特に決められた担当箇所があるわけではないけれど、それなりに教師はお互いに合わせて分散している。そうして何人もの生徒とすれ違う中、一人の生徒に会った。

「…松浦」

「あれ?本城」

 相手も俺に気づいて目を丸くした。

「ビックリした、会うとは思わなかったから」

 そう言って笑う松浦の隣には、見慣れない男がいた。年は同じ高校生だろうが…うちの学校の生徒じゃないみたいだ。



 俺の視線に気づいたんだろう。

 その男が、軽く会釈をする。愛想の良さそうな…俺とは正反対のタイプだ。それを見てから、松浦が「私の彼氏」と言った。



 そう言えば白石が、「智子は中学の時から裕貴くんっていう子と付き合ってる」て言ってたような…。相澤がいなければそれなりの挨拶の仕様もあるのだろうけれど、俺はこの時「こんばんは」と頭を下げるだけで留めた。

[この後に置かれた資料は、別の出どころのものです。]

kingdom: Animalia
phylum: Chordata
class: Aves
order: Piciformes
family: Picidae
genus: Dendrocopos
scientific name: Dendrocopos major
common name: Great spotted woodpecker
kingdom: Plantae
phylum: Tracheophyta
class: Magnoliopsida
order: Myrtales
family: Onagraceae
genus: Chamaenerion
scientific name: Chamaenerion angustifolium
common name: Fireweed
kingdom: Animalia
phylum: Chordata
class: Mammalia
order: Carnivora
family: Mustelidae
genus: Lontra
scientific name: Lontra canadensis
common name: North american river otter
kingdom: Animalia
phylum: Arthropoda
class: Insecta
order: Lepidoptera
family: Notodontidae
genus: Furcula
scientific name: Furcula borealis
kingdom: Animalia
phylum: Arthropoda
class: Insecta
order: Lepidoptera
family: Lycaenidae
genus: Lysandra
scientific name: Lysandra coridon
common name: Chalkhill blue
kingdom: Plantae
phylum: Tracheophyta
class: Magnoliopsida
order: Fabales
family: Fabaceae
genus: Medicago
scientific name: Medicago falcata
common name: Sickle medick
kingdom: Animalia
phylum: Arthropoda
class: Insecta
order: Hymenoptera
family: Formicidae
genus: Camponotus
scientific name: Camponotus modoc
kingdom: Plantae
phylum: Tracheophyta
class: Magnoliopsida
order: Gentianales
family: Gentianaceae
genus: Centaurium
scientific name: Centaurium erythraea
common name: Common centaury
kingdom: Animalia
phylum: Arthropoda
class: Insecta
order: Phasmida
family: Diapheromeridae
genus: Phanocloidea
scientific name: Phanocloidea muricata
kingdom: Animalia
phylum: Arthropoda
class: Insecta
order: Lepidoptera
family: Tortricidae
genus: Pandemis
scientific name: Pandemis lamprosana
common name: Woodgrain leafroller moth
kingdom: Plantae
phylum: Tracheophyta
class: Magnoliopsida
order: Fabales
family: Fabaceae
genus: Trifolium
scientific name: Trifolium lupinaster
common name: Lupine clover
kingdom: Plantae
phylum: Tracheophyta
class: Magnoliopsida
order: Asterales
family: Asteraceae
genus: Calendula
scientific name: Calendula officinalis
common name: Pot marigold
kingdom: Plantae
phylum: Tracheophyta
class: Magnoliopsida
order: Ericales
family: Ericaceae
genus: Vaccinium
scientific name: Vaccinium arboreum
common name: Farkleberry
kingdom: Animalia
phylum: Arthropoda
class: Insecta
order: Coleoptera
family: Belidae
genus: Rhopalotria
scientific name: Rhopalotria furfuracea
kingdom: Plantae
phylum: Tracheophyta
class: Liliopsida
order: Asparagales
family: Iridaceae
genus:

 それから、後ろの相澤に聞かれない程度の声で松浦に尋ねる。

「お前、白石と野崎と一緒じゃねぇのか」

「ん?あぁ、うん…なんか2人が気を遣ってくれてさぁ」

 いつも大人びて澄ましたような顔をする松浦が、この時だけは少し照れくさそうに笑った。


「本城もさ、和美も寂しい思いしてると思うから、次に会った時は甘やかしてあげてよー」

「……そりゃ難しいな」

 曖昧に首を捻って応じると、「何でよぅ」と松浦は膨れっ面をしてみせたけれど。彼氏が不思議そうに見ていたことと、かなり後ろにいた相澤が俺に追いついてきたことで口を噤んだ。



「じゃーね、先生たちさよーなら」

 相澤にもニッコリ笑って、松浦が手を振る。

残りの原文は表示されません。